> _EXERCISE PROMPT_
Locate each line in the entries below that contains the word "Moselle", and copy every such line.

---------- PROVIDED RECORDS

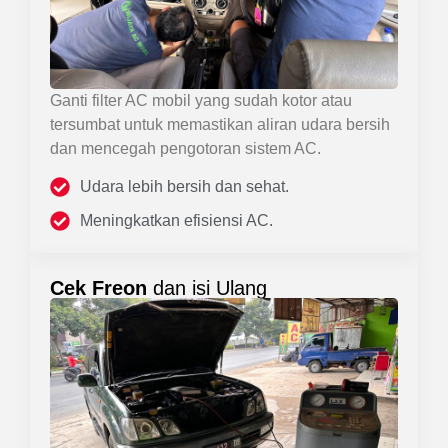
Ganti filter AC mobil yang sudah kotor atau
tersumbat untuk memastikan aliran udara bersih
dan mencegah pengotoran sistem AC.
Udara lebih bersih dan sehat.
Meningkatkan efisiensi AC.
Cek Freon
dan isi Ulang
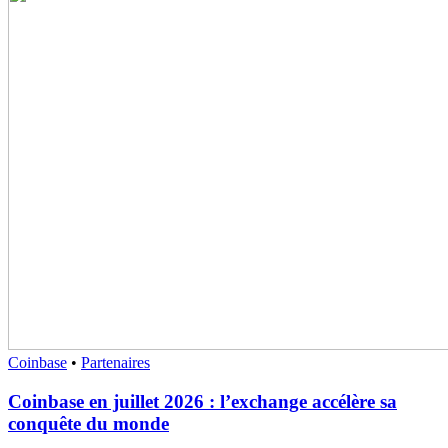
Coinbase
•
Partenaires
Coinbase en juillet 2026 : l’exchange accélère sa
conquête du monde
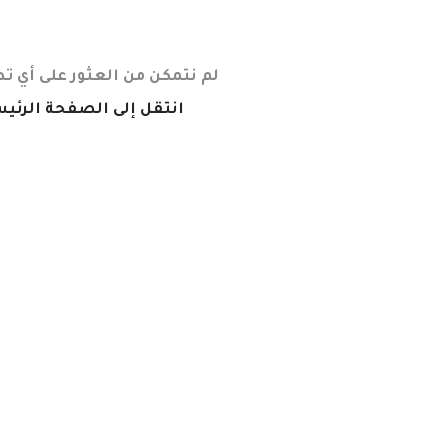
لم نتمكن من العثور على أي ت
انتقل إلى الصفحة الرئي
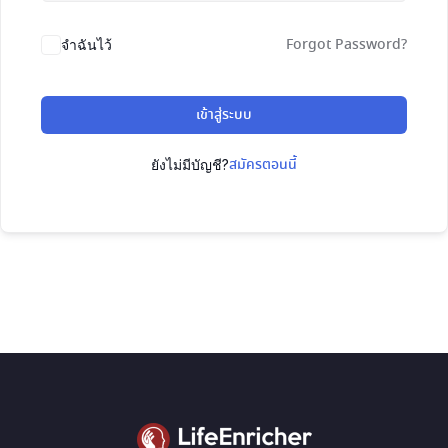
Forgot Password?
จำฉันไว้
เข้าสู่ระบบ
สมัครตอนนี้
ยังไม่มีบัญชี?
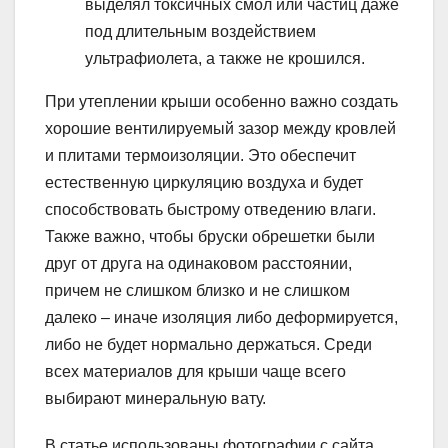
выделял токсичных смол или частиц даже
под длительным воздействием
ультрафиолета, а также не крошился.
При утеплении крыши особенно важно создать
хорошие вентилируемый зазор между кровлей
и плитами термоизоляции. Это обеспечит
естественную циркуляцию воздуха и будет
способствовать быстрому отведению влаги.
Также важно, чтобы бруски обрешетки были
друг от друга на одинаковом расстоянии,
причем не слишком близко и не слишком
далеко – иначе изоляция либо деформируется,
либо не будет нормально держаться. Среди
всех материалов для крыши чаще всего
выбирают минеральную вату.
В статье использованы фотографии с сайта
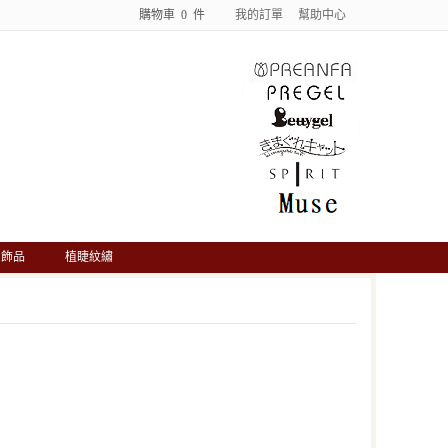
購物車
0
件
我的訂單
幫助中心
飾品
植睫紋繡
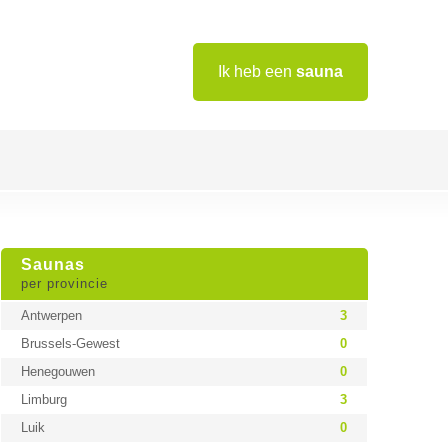
Ik heb een
sauna
Saunas
per provincie
Antwerpen
3
Brussels-Gewest
0
Henegouwen
0
Limburg
3
Luik
0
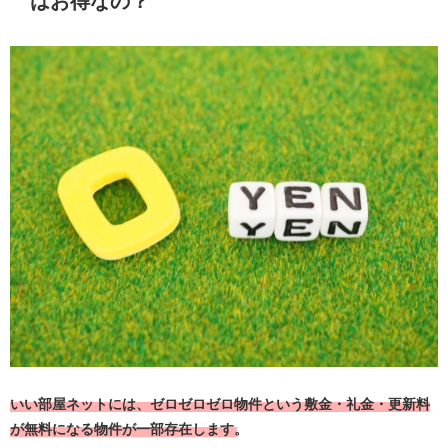
はお得なの？
いい部屋ネットには、ゼロゼロゼロ物件という敷金・礼金・更新料
が無料になる物件が一部存在します。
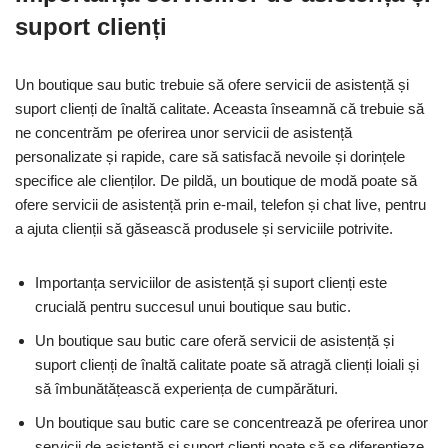
suport clienți
Un boutique sau butic trebuie să ofere servicii de asistență și
suport clienți de înaltă calitate. Aceasta înseamnă că trebuie să
ne concentrăm pe oferirea unor servicii de asistență
personalizate și rapide, care să satisfacă nevoile și dorințele
specifice ale clienților. De pildă, un boutique de modă poate să
ofere servicii de asistență prin e-mail, telefon și chat live, pentru
a ajuta clienții să găsească produsele și serviciile potrivite.
Importanța serviciilor de asistență și suport clienți este
crucială pentru succesul unui boutique sau butic.
Un boutique sau butic care oferă servicii de asistență și
suport clienți de înaltă calitate poate să atragă clienți loiali și
să îmbunătățească experiența de cumpărături.
Un boutique sau butic care se concentrează pe oferirea unor
servicii de asistență și suport clienți poate să se diferențieze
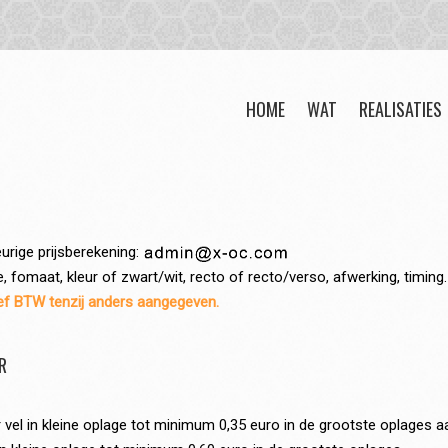
HOME
WAT
REALISATIES
urige prijsberekening:
 fomaat, kleur of zwart/wit, recto of recto/verso, afwerking, timing.
ief BTW tenzij anders aangegeven.
R
vel in kleine oplage tot minimum 0,35 euro in de grootste oplages aa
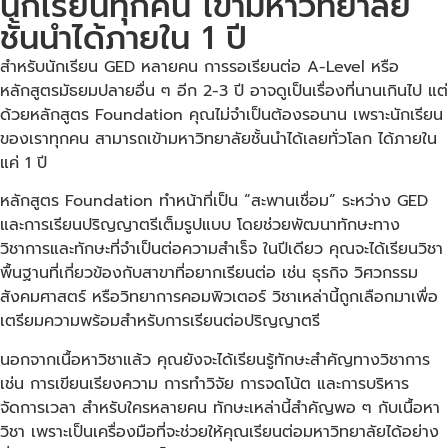
นักเรียนทุกคน เข้ามหาวิทยาลัย
ชั้นนำได้ภายใน 1 ปี
สำหรับนักเรียน GED หลายคน การรอเรียนต่อ A-Level หรือ
หลักสูตรมัธยมปลายอื่น ๆ อีก 2-3 ปี อาจดูเป็นเรื่องที่นานเกินไป แต่
ด้วยหลักสูตร Foundation คุณไม่จำเป็นต้องรอนาน เพราะนักเรียน
ของเราทุกคน สามารถเข้ามหาวิทยาลัยชั้นนำได้เลยทั่วโลก ได้ภายใน
แค่ 1 ปี
หลักสูตร Foundation ทำหน้าที่เป็น “สะพานเชื่อม” ระหว่าง GED
และการเรียนปริญญาตรีเต็มรูปแบบ โดยช่วยพัฒนาทักษะทาง
วิชาการและทักษะที่จำเป็นต่อความสำเร็จ ในปีเดียว คุณจะได้เรียนวิชา
พื้นฐานที่เกี่ยวข้องกับสาขาที่อยากเรียนต่อ เช่น ธุรกิจ วิศวกรรม
สังคมศาสตร์ หรือวิทยาการคอมพิวเตอร์ วิชาเหล่านี้ถูกเลือกมาเพื่อ
เตรียมความพร้อมสำหรับการเรียนต่อปริญญาตรี
นอกจากเนื้อหาวิชาแล้ว คุณยังจะได้เรียนรู้ทักษะสำคัญทางวิชาการ
เช่น การเขียนเรียงความ การทำวิจัย การจดโน้ต และการบริหาร
จัดการเวลา สำหรับใครหลายคน ทักษะเหล่านี้สำคัญพอ ๆ กับเนื้อหา
วิชา เพราะเป็นเครื่องมือที่จะช่วยให้คุณเรียนต่อมหาวิทยาลัยได้อย่าง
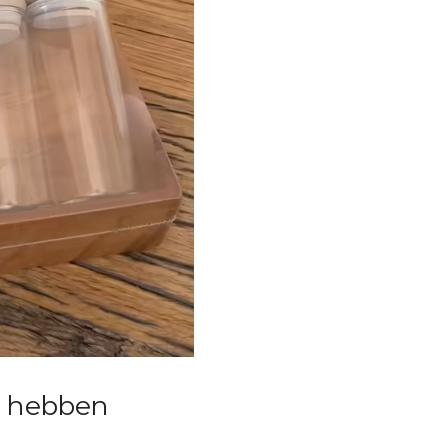
m hebben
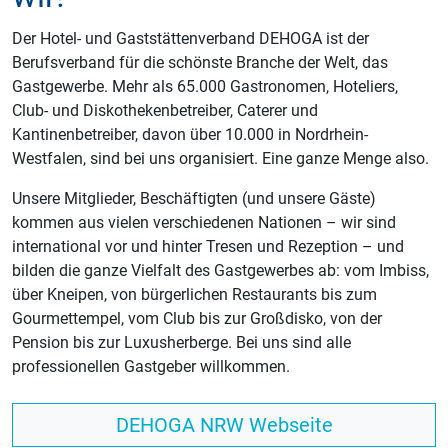
Der Hotel- und Gaststättenverband DEHOGA ist der
Berufsverband für die schönste Branche der Welt, das
Gastgewerbe. Mehr als 65.000 Gastronomen, Hoteliers,
Club- und Diskothekenbetreiber, Caterer und
Kantinenbetreiber, davon über 10.000 in Nordrhein-
Westfalen, sind bei uns organisiert. Eine ganze Menge also.
Unsere Mitglieder, Beschäftigten (und unsere Gäste)
kommen aus vielen verschiedenen Nationen – wir sind
international vor und hinter Tresen und Rezeption – und
bilden die ganze Vielfalt des Gastgewerbes ab: vom Imbiss,
über Kneipen, von bürgerlichen Restaurants bis zum
Gourmettempel, vom Club bis zur Großdisko, von der
Pension bis zur Luxusherberge. Bei uns sind alle
professionellen Gastgeber willkommen.
DEHOGA NRW Webseite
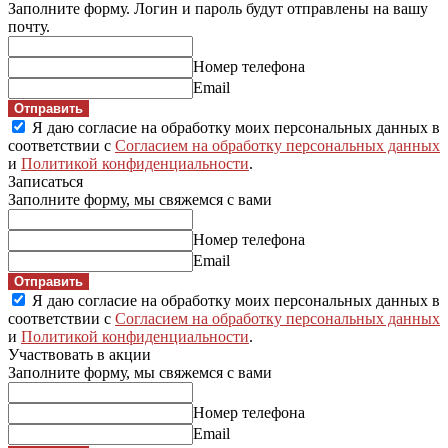
Заполните форму. Логин и пароль будут отправлены на вашу
почту.
Номер телефона
Email
Отправить
Я даю согласие на обработку моих персональных данных в
соответствии с
Согласием на обработку персональных данных
и
Политикой конфиденциальности
.
Записаться
Заполните форму, мы свяжемся с вами
Номер телефона
Email
Отправить
Я даю согласие на обработку моих персональных данных в
соответствии с
Согласием на обработку персональных данных
и
Политикой конфиденциальности
.
Участвовать в акции
Заполните форму, мы свяжемся с вами
Номер телефона
Email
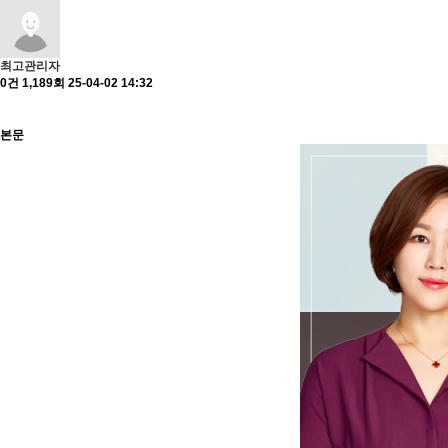
최고관리자
0건
1,189회
25-04-02 14:32
본문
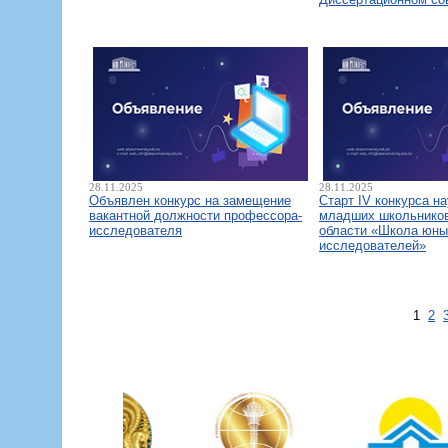
28.11.2025
28.11.2025
Объявлен конкурс на замещение
Старт IV конкурса н
вакантной должности профессора-
младших школьнико
исследователя
области «Школа юны
исследователей»
1
2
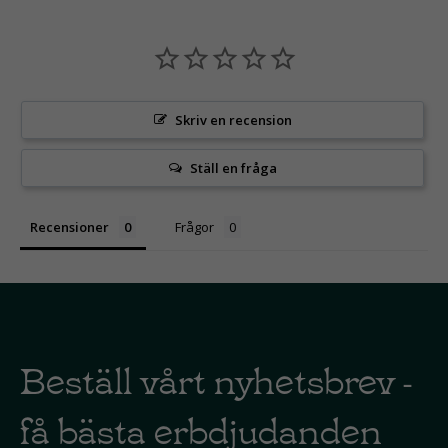
Skriv en recension
Ställ en fråga
Recensioner
Frågor
Beställ vårt nyhetsbrev -
få bästa erbdjudanden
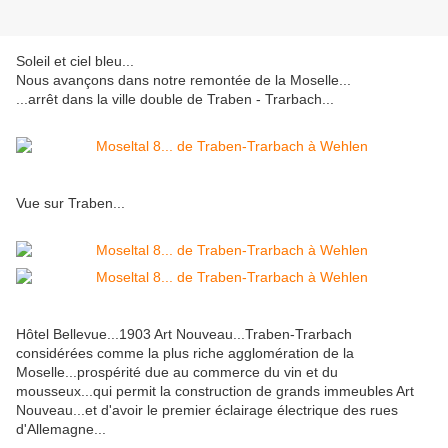
Soleil et ciel bleu...
Nous avançons dans notre remontée de la Moselle...
...arrêt dans la ville double de Traben - Trarbach...
Vue sur Traben...
Hôtel Bellevue...1903 Art Nouveau...Traben-Trarbach
considérées comme la plus riche agglomération de la
Moselle...prospérité due au commerce du vin et du
mousseux...qui permit la construction de grands immeubles Art
Nouveau...et d'avoir le premier éclairage électrique des rues
d'Allemagne...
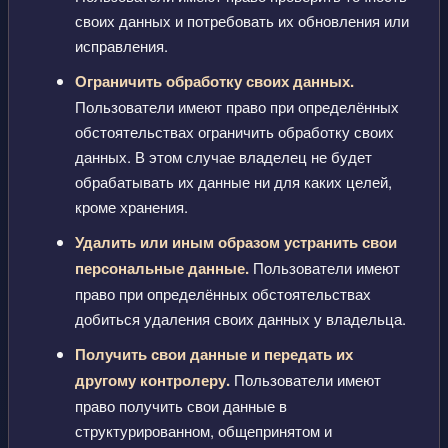
своих данных и потребовать их обновления или
исправления.
Ограничить обработку своих данных.
Пользователи имеют право при определённых
обстоятельствах ограничить обработку своих
данных. В этом случае владелец не будет
обрабатывать их данные ни для каких целей,
кроме хранения.
Удалить или иным образом устранить свои
персональные данные.
Пользователи имеют
право при определённых обстоятельствах
добиться удаления своих данных у владельца.
Получить свои данные и передать их
другому контролеру.
Пользователи имеют
право получить свои данные в
структурированном, общепринятом и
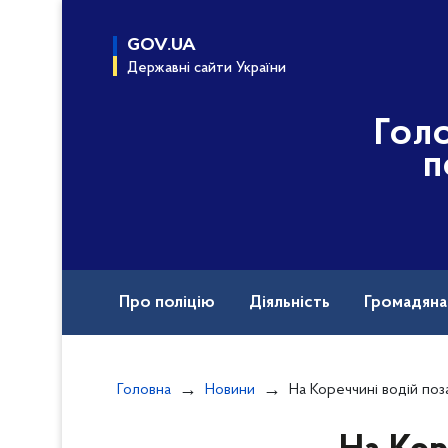
до
основного
GOV.UA
вмісту
Державні сайти України
Гол
п
Про поліцію
Діяльність
Громадян
Назавжди в строю
Документи
Головна
Новини
На Кореччині водій позашляховика зле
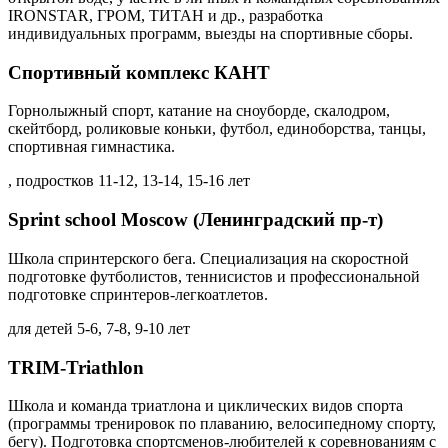
IRONSTAR, ГРОМ, ТИТАН и др., разработка
индивидуальных программ, выезды на спортивные сборы.
Спортивный комплекс КАНТ
Горнолыжный спорт, катание на сноуборде, скалодром,
скейтборд, роликовые коньки, футбол, единоборства, танцы,
спортивная гимнастика.
, подростков 11-12, 13-14, 15-16 лет
Sprint school Moscow (Ленинградский пр-т)
Школа спринтерского бега. Специализация на скоростной
подготовке футболистов, теннисистов и профессиональной
подготовке спринтеров-легкоатлетов.
для детей 5-6, 7-8, 9-10 лет
TRIM-Triathlon
Школа и команда триатлона и циклических видов спорта
(программы тренировок по плаванию, велосипедному спорту,
бегу). Подготовка спортсменов-любителей к соревнованиям с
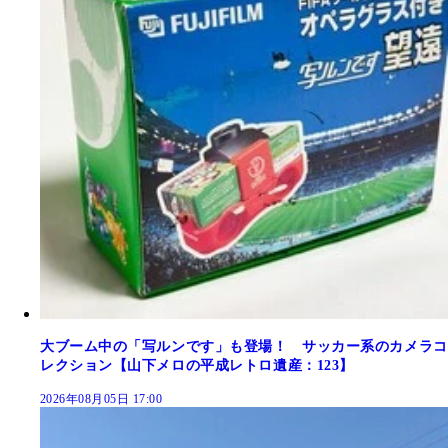
大ブーム中の「写ルンです」も登場！ サッカー系のカメラコ
レクション【山下メロの平成レトロ遺産：123】
2026年08月05日 17:00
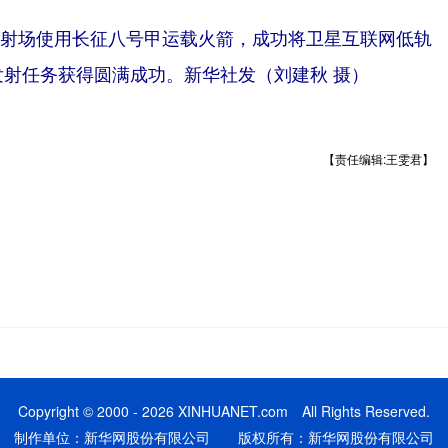
天发射场使用长征八号甲运载火箭，成功将卫星互联网低轨
发射任务获得圆满成功。新华社发（刘建秋 摄）
【责任编辑:王雯君】
Copyright © 2000 - 2026 XINHUANET.com All Rights Reserved.
制作单位：新华网股份有限公司 版权所有：新华网股份有限公司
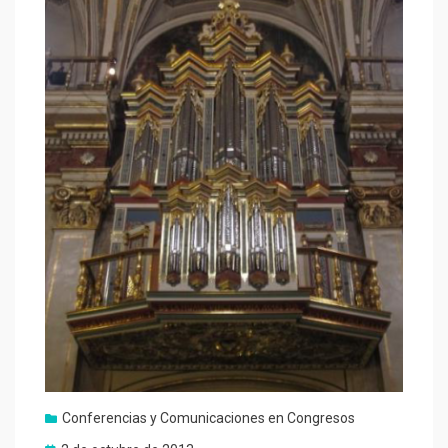
Conferencias y Comunicaciones en Congresos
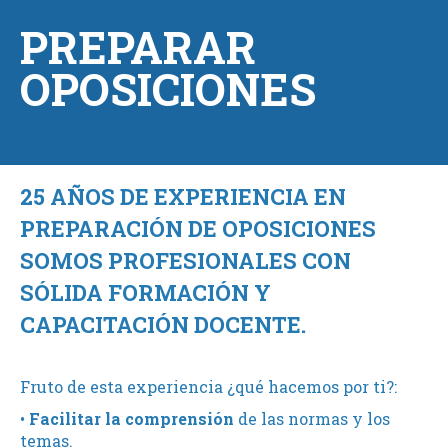
PREPARAR
OPOSICIONES
25 AÑOS DE EXPERIENCIA EN
PREPARACIÓN DE OPOSICIONES
SOMOS PROFESIONALES CON
SÓLIDA FORMACIÓN Y
CAPACITACIÓN DOCENTE.
Fruto de esta experiencia ¿qué hacemos por ti?:
•
Facilitar la comprensión
de las normas y los
temas.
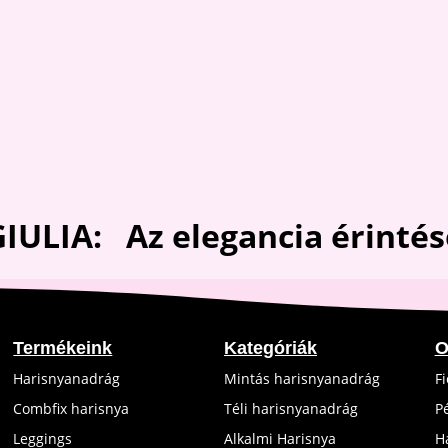
GIULIA: Az elegancia
érintés
Termékeink
Kategóriák
O
Harisnyanadrág
Mintás harisnyanadrág
F
Combfix harisnya
Téli harisnyanadrág
P
Leggings
Alkalmi Harisnya
H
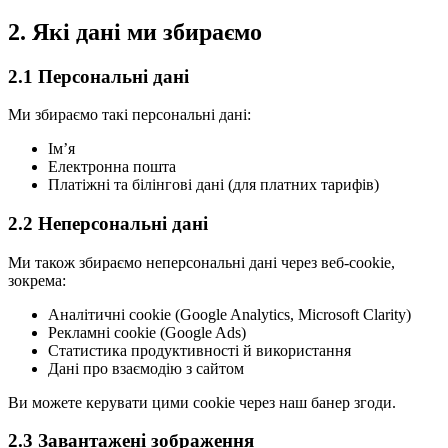
2. Які дані ми збираємо
2.1 Персональні дані
Ми збираємо такі персональні дані:
Імʼя
Електронна пошта
Платіжні та білінгові дані (для платних тарифів)
2.2 Неперсональні дані
Ми також збираємо неперсональні дані через веб-cookie,
зокрема:
Аналітичні cookie (Google Analytics, Microsoft Clarity)
Рекламні cookie (Google Ads)
Статистика продуктивності й використання
Дані про взаємодію з сайтом
Ви можете керувати цими cookie через наш банер згоди.
2.3 Завантажені зображення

--------------------

> _EXERCISE RESULT_
Nous avançons dans notre remontée de la Moselle...
Moselle...prospérité due au commerce du vin et du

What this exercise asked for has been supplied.